_WHAT THE EXERCISE ASKS_: Scan the material for the string "target" and copy out every line in which it occurs.

_DATA_:
------------------------------------------------

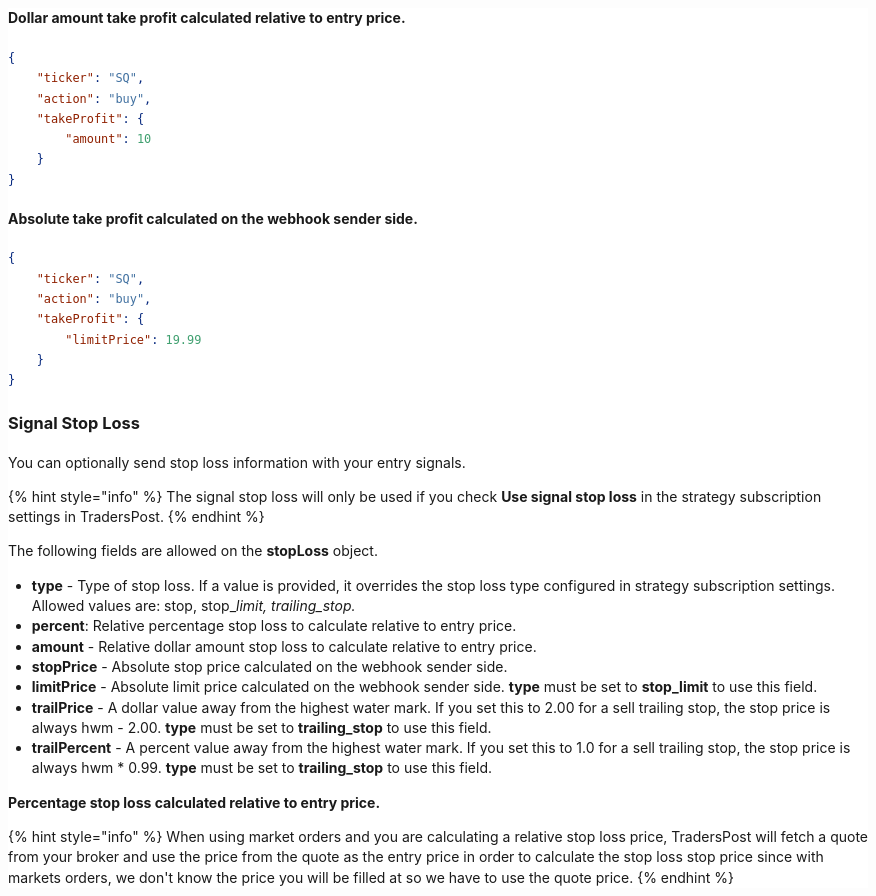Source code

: #### **Dollar amount take profit calculated relative to entry price.**

```json
{
    "ticker": "SQ",
    "action": "buy",
    "takeProfit": {
        "amount": 10
    }
}
```

#### **Absolute take profit calculated on the webhook sender side.**

```json
{
    "ticker": "SQ",
    "action": "buy",
    "takeProfit": {
        "limitPrice": 19.99
    }
}
```

### Signal Stop Loss

You can optionally send stop loss information with your entry signals.

{% hint style="info" %}
The signal stop loss will only be used if you check **Use signal stop loss** in the strategy subscription settings in TradersPost.
{% endhint %}

The following fields are allowed on the **stopLoss** object.

* **type** - Type of stop loss. If a value is provided, it overrides the stop loss type configured in strategy subscription settings. Allowed values are: stop, stop\__limit, trailing\_stop._
* **percent**: Relative percentage stop loss to calculate relative to entry price.
* **amount** - Relative dollar amount stop loss to calculate relative to entry price.
* **stopPrice** - Absolute stop price calculated on the webhook sender side.
* **limitPrice** - Absolute limit price calculated on the webhook sender side. **type** must be set to **stop\_limit** to use this field.
* **trailPrice** - A dollar value away from the highest water mark. If you set this to 2.00 for a sell trailing stop, the stop price is always hwm - 2.00. **type** must be set to **trailing\_stop** to use this field.
* **trailPercent** - A percent value away from the highest water mark. If you set this to 1.0 for a sell trailing stop, the stop price is always hwm \* 0.99. **type** must be set to **trailing\_stop** to use this field.

**Percentage stop loss calculated relative to entry price.**

{% hint style="info" %}
When using market orders and you are calculating a relative stop loss price, TradersPost will fetch a quote from your broker and use the price from the quote as the entry price in order to calculate the stop loss stop price since with markets orders, we don't know the price you will be filled at so we have to use the quote price.
{% endhint %}
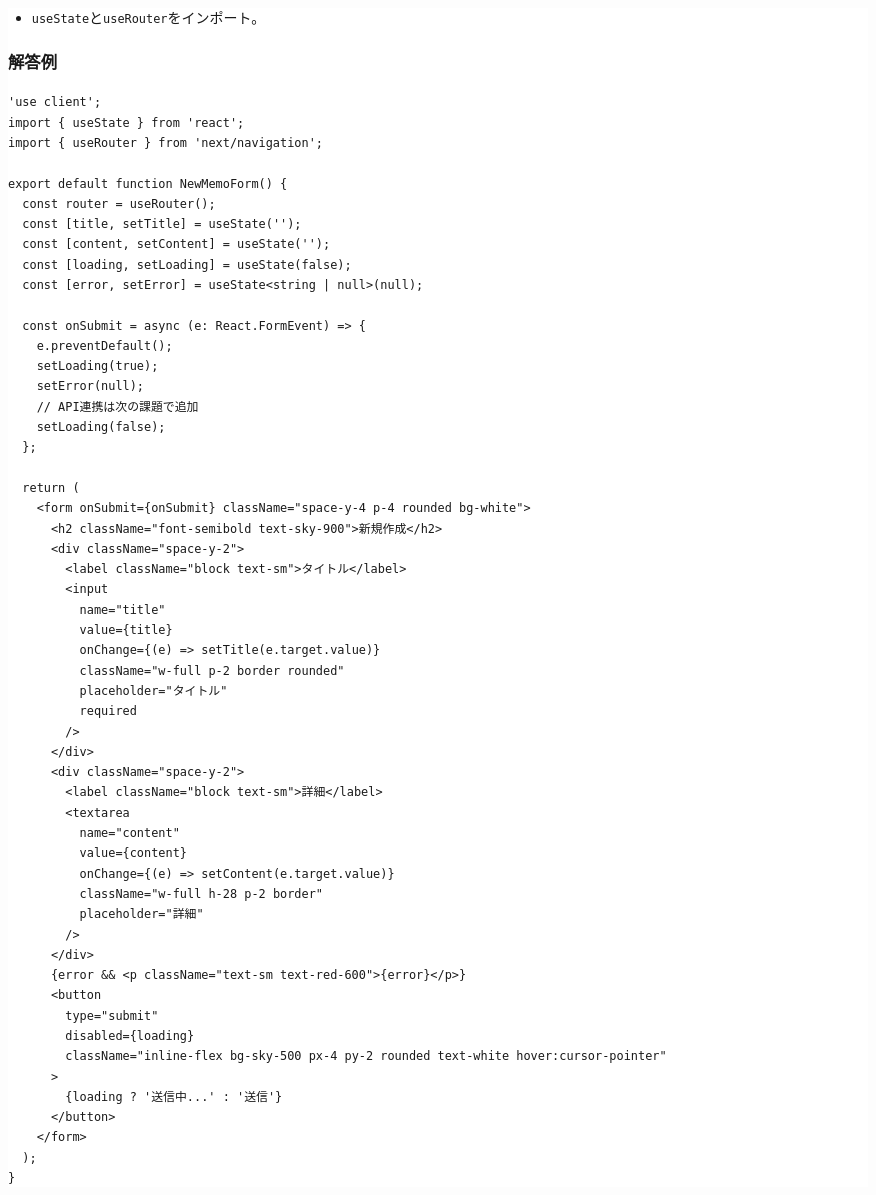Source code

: - `useState`と`useRouter`をインポート。

### 解答例

```tsx
'use client';
import { useState } from 'react';
import { useRouter } from 'next/navigation';

export default function NewMemoForm() {
  const router = useRouter();
  const [title, setTitle] = useState('');
  const [content, setContent] = useState('');
  const [loading, setLoading] = useState(false);
  const [error, setError] = useState<string | null>(null);

  const onSubmit = async (e: React.FormEvent) => {
    e.preventDefault();
    setLoading(true);
    setError(null);
    // API連携は次の課題で追加
    setLoading(false);
  };

  return (
    <form onSubmit={onSubmit} className="space-y-4 p-4 rounded bg-white">
      <h2 className="font-semibold text-sky-900">新規作成</h2>
      <div className="space-y-2">
        <label className="block text-sm">タイトル</label>
        <input
          name="title"
          value={title}
          onChange={(e) => setTitle(e.target.value)}
          className="w-full p-2 border rounded"
          placeholder="タイトル"
          required
        />
      </div>
      <div className="space-y-2">
        <label className="block text-sm">詳細</label>
        <textarea
          name="content"
          value={content}
          onChange={(e) => setContent(e.target.value)}
          className="w-full h-28 p-2 border"
          placeholder="詳細"
        />
      </div>
      {error && <p className="text-sm text-red-600">{error}</p>}
      <button
        type="submit"
        disabled={loading}
        className="inline-flex bg-sky-500 px-4 py-2 rounded text-white hover:cursor-pointer"
      >
        {loading ? '送信中...' : '送信'}
      </button>
    </form>
  );
}

```
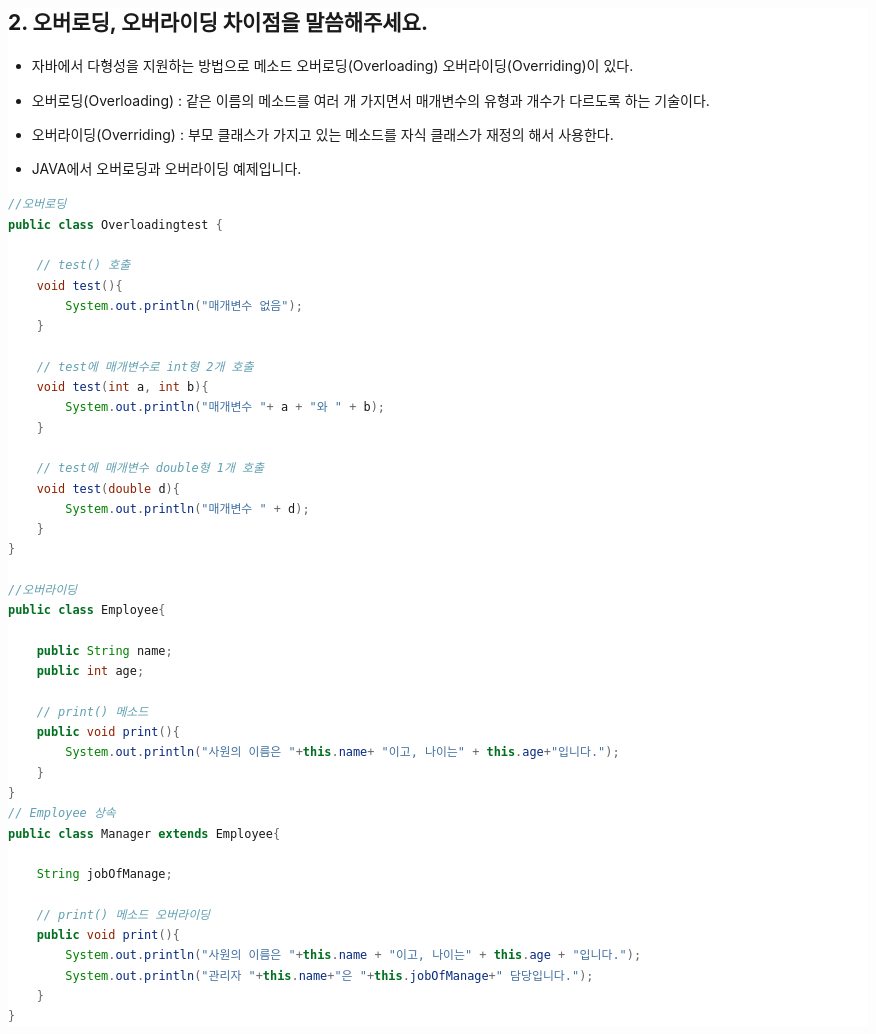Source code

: ## 2. 오버로딩, 오버라이딩 차이점을 말씀해주세요.
- 자바에서 다형성을 지원하는 방법으로 메소드 오버로딩(Overloading) 오버라이딩(Overriding)이 있다.

- 오버로딩(Overloading) : 같은 이름의 메소드를 여러 개 가지면서 매개변수의 유형과 개수가 다르도록 하는 기술이다.

- 오버라이딩(Overriding) : 부모 클래스가 가지고 있는 메소드를 자식 클래스가 재정의 해서 사용한다.

- JAVA에서 오버로딩과 오버라이딩 예제입니다.
``` java 
//오버로딩
public class Overloadingtest {

    // test() 호출
    void test(){
        System.out.println("매개변수 없음");
    }
   
    // test에 매개변수로 int형 2개 호출
    void test(int a, int b){
        System.out.println("매개변수 "+ a + "와 " + b);
    }
   
    // test에 매개변수 double형 1개 호출
    void test(double d){
        System.out.println("매개변수 " + d);
    }
}

//오버라이딩
public class Employee{
   
    public String name;
    public int age;
   
    // print() 메소드
    public void print(){
        System.out.println("사원의 이름은 "+this.name+ "이고, 나이는" + this.age+"입니다.");
    }   
}
// Employee 상속
public class Manager extends Employee{
   
    String jobOfManage;
   
    // print() 메소드 오버라이딩
    public void print(){
        System.out.println("사원의 이름은 "+this.name + "이고, 나이는" + this.age + "입니다.");
        System.out.println("관리자 "+this.name+"은 "+this.jobOfManage+" 담당입니다.");
    }
}

```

------------------------------------------------

_RESULT OF THIS TASK_:
          onChange={(e) => setTitle(e.target.value)}
          onChange={(e) => setContent(e.target.value)}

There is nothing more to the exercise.